6.2 Regulatory Inquiries and Audits.

Netra shall provide reasonable assistance to Customer in responding to any investigation or inquiry by a supervisory authority or other governmental body relating to Netra’s Processing of Personal Data. Customer’s audit rights, if any, shall be exercised in accordance with the procedures set forth in the Agreement and subject to reasonable confidentiality obligations.


7. DATA BREACH NOTIFICATION

7.1 Notification Obligation.

In the event of a Security Incident affecting Personal Data, Netra shall notify Customer without undue delay and in any event within 24 hours after becoming aware of the incident, unless prohibited by applicable law. The notification shall include, at a minimum:

A description of the nature of the Security Incident.

The categories and approximate number of Data Subjects affected.

The likely consequences of the Security Incident.

The measures taken or proposed to address the Security Incident and mitigate its effects.

7.2 Cooperation.

Following a Security Incident, Netra shall cooperate with Customer and provide any additional information and assistance reasonably required by Customer to comply with its obligations under Data Protection Legislation.

(Collected data)
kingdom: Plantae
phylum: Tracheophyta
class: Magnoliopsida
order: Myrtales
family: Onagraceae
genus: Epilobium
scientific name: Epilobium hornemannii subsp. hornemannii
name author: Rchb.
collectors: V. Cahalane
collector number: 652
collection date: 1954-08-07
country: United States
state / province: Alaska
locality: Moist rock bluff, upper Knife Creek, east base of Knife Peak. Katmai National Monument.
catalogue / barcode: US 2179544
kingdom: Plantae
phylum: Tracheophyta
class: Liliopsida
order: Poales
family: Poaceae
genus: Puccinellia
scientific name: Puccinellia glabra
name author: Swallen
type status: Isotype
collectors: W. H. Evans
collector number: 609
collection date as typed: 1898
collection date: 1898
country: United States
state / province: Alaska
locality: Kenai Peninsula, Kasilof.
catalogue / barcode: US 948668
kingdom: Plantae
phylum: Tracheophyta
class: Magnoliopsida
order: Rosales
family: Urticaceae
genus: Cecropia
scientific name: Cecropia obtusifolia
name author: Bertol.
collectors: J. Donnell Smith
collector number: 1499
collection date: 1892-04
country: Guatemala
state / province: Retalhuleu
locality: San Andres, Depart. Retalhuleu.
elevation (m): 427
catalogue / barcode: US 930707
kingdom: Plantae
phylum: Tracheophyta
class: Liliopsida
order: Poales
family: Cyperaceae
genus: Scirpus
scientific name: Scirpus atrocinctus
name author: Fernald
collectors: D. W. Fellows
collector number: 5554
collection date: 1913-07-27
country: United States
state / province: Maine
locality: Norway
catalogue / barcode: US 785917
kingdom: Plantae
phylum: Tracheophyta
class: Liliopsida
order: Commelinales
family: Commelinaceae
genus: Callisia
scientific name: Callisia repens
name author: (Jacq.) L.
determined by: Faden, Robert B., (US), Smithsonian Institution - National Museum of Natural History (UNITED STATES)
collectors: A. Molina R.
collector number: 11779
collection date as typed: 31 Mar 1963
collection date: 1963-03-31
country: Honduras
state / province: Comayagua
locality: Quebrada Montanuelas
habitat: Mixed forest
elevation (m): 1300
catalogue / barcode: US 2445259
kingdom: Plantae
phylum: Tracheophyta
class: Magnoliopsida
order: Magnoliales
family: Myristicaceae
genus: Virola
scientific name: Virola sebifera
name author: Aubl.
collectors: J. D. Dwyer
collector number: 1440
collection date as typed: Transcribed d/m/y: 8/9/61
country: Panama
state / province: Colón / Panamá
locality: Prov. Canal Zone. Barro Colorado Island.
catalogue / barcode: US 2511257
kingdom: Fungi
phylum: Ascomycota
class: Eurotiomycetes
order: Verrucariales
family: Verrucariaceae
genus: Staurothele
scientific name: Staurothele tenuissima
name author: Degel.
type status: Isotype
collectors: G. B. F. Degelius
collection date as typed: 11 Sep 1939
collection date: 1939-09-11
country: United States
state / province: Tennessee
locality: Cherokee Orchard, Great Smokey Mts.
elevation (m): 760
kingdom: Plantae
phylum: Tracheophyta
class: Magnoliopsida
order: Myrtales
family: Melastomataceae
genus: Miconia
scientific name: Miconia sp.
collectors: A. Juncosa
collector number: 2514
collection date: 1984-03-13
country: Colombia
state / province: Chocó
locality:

# [Actions to take]
A) Summarize the Netra terms excerpt in two sentences.
B) According to the Netra terms excerpt, what must a Security Incident notification include at a minimum? List every item.
C) Write a continuation of the Netra terms excerpt, starting after its last sentence.
These entries are material apart from the Netra terms excerpt.

# [Answers by item number]
A) Netra must reasonably help Customer respond to regulatory investigations or inquiries about its Processing of Personal Data, and any audit rights Customer has follow the Agreement's procedures under reasonable confidentiality obligations. If a Security Incident affects Personal Data, Netra must notify Customer without undue delay and within 24 hours of becoming aware of it, unless the law prohibits this, and must then cooperate and give any further information and assistance Customer reasonably needs to meet its obligations under Data Protection Legislation.

B)
- A description of the nature of the Security Incident
- The categories and approximate number of Data Subjects affected
- The likely consequences of the Security Incident
- The measures taken or proposed to address the Security Incident and mitigate its effects

C)
8. RETENTION AND DELETION

8.1 Retention.

Netra shall retain Personal Data only for as long as is necessary to provide the Service in accordance with the Agreement or as otherwise required by applicable law.

8.2 Return or Deletion.

Upon termination or expiration of the Agreement, and at the Customer’s written request, Netra shall, at Customer’s option, either return or securely delete all Personal Data processed on Customer’s behalf, unless retention is required by applicable law. Any returned data shall be in a structured, commonly used, and machine-readable format.


9. LIABILITY AND INDEMNIFICATION

9.1 Liability.

Netra’s liability with respect to its obligations under this DPA shall be governed by the terms of the Agreement. Nothing in this DPA shall limit or exclude either party’s liability as provided in the Agreement or as required by applicable law.

9.2 Indemnification.

Each party shall indemnify, defend, and hold harmless the other party from and against any claims, losses, or damages arising out of or in connection with a breach of its obligations under this DPA, to the extent permitted by applicable law.



10. TERM AND TERMINATION

10.1 Term.

This DPA shall remain in effect for the duration of the Agreement, unless terminated earlier in accordance with the terms hereof.

10.2 Termination for Non-Compliance.

If Netra fails to comply with its obligations under this DPA or applicable Data Protection Legislation, Customer may terminate the Agreement or this DPA (or exercise any other rights available under the Agreement) without prejudice to any other remedies available at law or in equity.


11. MISCELLANEOU

11.1 Amendments.

Any amendments to this DPA shall be made in writing and signed by both parties.

11.2 Governing Law and Jurisdiction.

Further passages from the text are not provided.